O Tribunal Internacional da Lei do Mar, conhecido como Tribunal dos Oceanos, emitiu uma opinião inovadora nesta terça-feira, afirmando que os gases de efeito estufa em excesso são poluentes que podem causar danos irreversíveis ao ambiente marinho. Esta decisão unânime pode resultar em reivindicações mais amplas por danos contra nações poluentes.
A opinião do tribunal, apesar de não ser vinculativa, estabelece que, legalmente, as nações devem adotar todas as medidas necessárias para reduzir, controlar e prevenir a poluição marinha causada pelas emissões de gases de efeito estufa de origem humana. Essa posição provavelmente influenciará a abordagem de outros tribunais internacionais e nacionais em relação aos perigos crescentes provocados pelos gases de efeito estufa que causam o aquecimento e a acidificação dos oceanos.
Com o aumento das temperaturas globais, os oceanos estão absorvendo uma quantidade significativa do calor em excesso, o que pode alterar as correntes oceânicas, o ecossistema marinho e contribuir para a descoloração dos corais, entre outros perigos. A acidificação, também prejudicial à vida marinha e capaz de alterar as cadeias alimentares marinhas, ocorre quando as águas oceânicas absorvem dióxido de carbono, o principal gás de efeito estufa responsável pelo aquecimento global.

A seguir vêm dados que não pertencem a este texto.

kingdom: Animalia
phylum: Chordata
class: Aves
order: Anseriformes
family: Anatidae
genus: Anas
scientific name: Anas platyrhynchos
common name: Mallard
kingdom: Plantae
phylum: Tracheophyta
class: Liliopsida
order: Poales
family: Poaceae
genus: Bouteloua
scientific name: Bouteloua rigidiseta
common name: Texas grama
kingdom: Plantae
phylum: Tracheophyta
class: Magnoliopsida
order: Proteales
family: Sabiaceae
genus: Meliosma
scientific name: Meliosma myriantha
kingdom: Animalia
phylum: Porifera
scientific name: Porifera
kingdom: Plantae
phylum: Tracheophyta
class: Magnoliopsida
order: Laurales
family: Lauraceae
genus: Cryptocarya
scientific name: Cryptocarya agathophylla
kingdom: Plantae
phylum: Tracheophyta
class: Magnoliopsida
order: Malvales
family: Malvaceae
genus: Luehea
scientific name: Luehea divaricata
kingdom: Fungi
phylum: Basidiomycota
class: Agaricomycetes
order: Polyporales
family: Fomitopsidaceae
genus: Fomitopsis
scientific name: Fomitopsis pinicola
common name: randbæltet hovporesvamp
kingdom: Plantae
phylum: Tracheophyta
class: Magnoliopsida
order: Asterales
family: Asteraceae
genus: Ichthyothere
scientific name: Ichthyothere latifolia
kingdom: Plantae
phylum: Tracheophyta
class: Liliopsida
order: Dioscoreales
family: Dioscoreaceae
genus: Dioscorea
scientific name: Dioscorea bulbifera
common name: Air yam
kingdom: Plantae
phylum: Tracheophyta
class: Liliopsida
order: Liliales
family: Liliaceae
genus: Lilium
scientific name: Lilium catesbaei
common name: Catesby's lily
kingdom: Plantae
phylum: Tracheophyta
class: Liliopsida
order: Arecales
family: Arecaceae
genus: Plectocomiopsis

A solicitação de uma opinião consultiva foi feita por um grupo de pequenas ilhas que já estão sendo afetadas pelo aumento do nível do mar. A opinião do tribunal se aplica aos mais de 165 países que ratificaram a Convenção das Nações Unidas sobre o Direito do Mar, incluindo grandes poluidores como China, Rússia e Índia, mas não os Estados Unidos.
Os juízes, ao emitirem sua opinião na terça-feira, ampliaram efetivamente a definição de poluição marinha para incluir os gases de efeito estufa, uma questão não abordada na convenção negociada na década de 1970. Eles responderam afirmativamente a perguntas-chave sobre se os gases de efeito estufa em excesso constituem “poluição do ambiente marinho” e se os países podem ser responsabilizados por essa poluição.
Líderes das nações insulares que levaram o caso ao tribunal argumentam que os acordos climáticos existentes não avançaram o suficiente para evitar danos duradouros aos oceanos. Eles afirmam que, embora contribuam apenas com uma pequena fração das emissões globais, já estão sofrendo os efeitos catastróficos da mudança climática.